Saved entries:
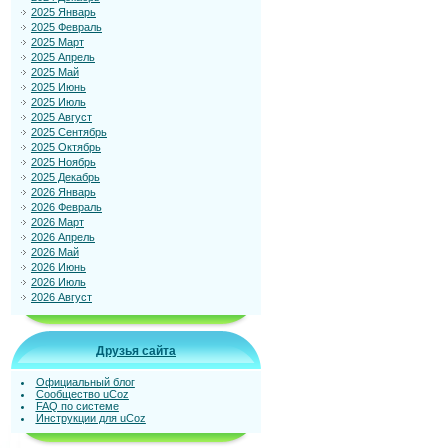
2025 Январь
2025 Февраль
2025 Март
2025 Апрель
2025 Май
2025 Июнь
2025 Июль
2025 Август
2025 Сентябрь
2025 Октябрь
2025 Ноябрь
2025 Декабрь
2026 Январь
2026 Февраль
2026 Март
2026 Апрель
2026 Май
2026 Июнь
2026 Июль
2026 Август
Друзья сайта
Официальный блог
Сообщество uCoz
FAQ по системе
Инструкции для uCoz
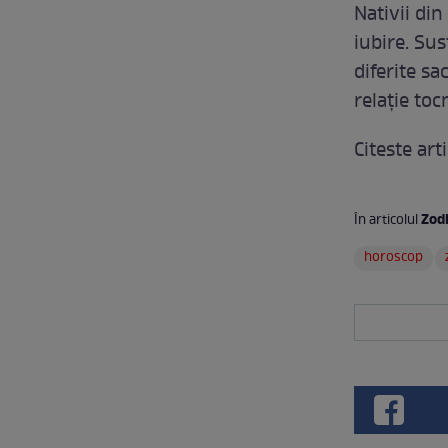
Nativii din
iubire. Sus
diferite sa
relație to
Citeste ar
Zodi
În articolul
horoscop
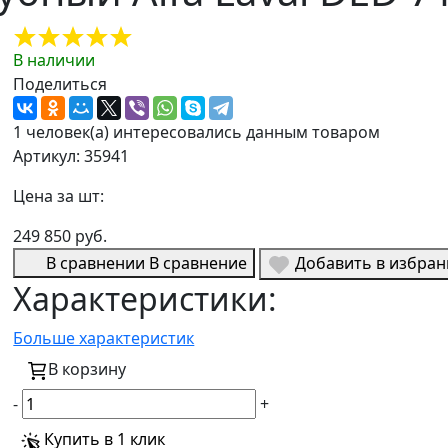
В наличии
Поделиться
1 человек(а) интересовались данным товаром
Артикул: 35941
Цена за шт:
249 850 руб.
В сравнении
В сравнение
Добавить в избра
Характеристики:
Больше характеристик
В корзину
-
+
Купить в 1 клик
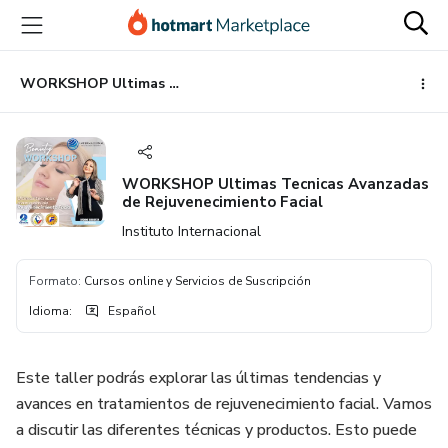
Ir
Ir
Ir
al
a
al
contenido
la
pie
principal
página
de
WORKSHOP Ultimas Tecnicas Avanzadas de Rejuvenecimiento Facial
de
página
pago
WORKSHOP Ultimas Tecnicas Avanzadas
de Rejuvenecimiento Facial
Instituto Internacional
Formato
:
Cursos online y Servicios de Suscripción
Idioma
:
Español
Este taller podrás explorar las últimas tendencias y
avances en tratamientos de rejuvenecimiento facial. Vamos
a discutir las diferentes técnicas y productos. Esto puede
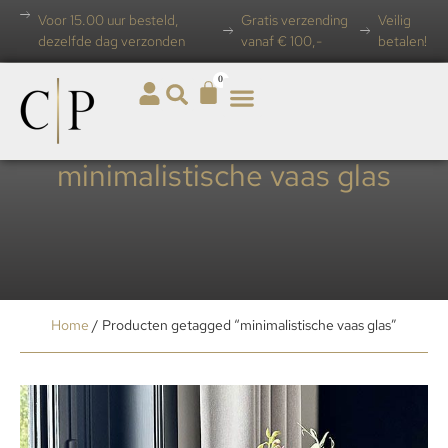
Voor 15.00 uur besteld,
Gratis verzending
Veilig
dezelfde dag verzonden
vanaf € 100,-
betalen!
0
minimalistische vaas glas
Home
/ Producten getagged “minimalistische vaas glas”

* [Written task] Set down each of the records precisely, leaving any pictures behind.

* [Completed exercise]
2025 Январь
2025 Февраль
2025 Март
2025 Апрель
2025 Май
2025 Июнь
2025 Июль
2025 Август
2025 Сентябрь
2025 Октябрь
2025 Ноябрь
2025 Декабрь
2026 Январь
2026 Февраль
2026 Март
2026 Апрель
2026 Май
2026 Июнь
2026 Июль
2026 Август
Друзья сайта
Официальный блог
Сообщество uCoz
FAQ по системе
Инструкции для uCoz
Nativii din
iubire. Sus
diferite sa
relație to
Citeste ar
Zodi
În articolul
horoscop
В наличии
Поделиться
1 человек(а) интересовались данным товаром
Артикул: 35941
Цена за шт:
249 850 руб.
В сравнении
В сравнение
Добавить в избра
Характеристики:
Больше характеристик
В корзину
-
+
Купить в 1 клик
Ir
Ir
Ir
al
a
al
contenido
la
pie
principal
página
de
WORKSHOP Ultimas Tecnicas Avanzadas de Rejuvenecimiento Facial
de
página
pago
WORKSHOP Ultimas Tecnicas Avanzadas
de Rejuvenecimiento Facial
Instituto Internacional
Formato
:
Cursos online y Servicios de Suscripción
Idioma
:
Español
Este taller podrás explorar las últimas tendencias y
avances en tratamientos de rejuvenecimiento facial. Vamos
a discutir las diferentes técnicas y productos. Esto puede
Voor 15.00 uur besteld,
Gratis verzending
Veilig
dezelfde dag verzonden
vanaf € 100,-
betalen!
0
minimalistische vaas glas
Home
/ Producten getagged “minimalistische vaas glas”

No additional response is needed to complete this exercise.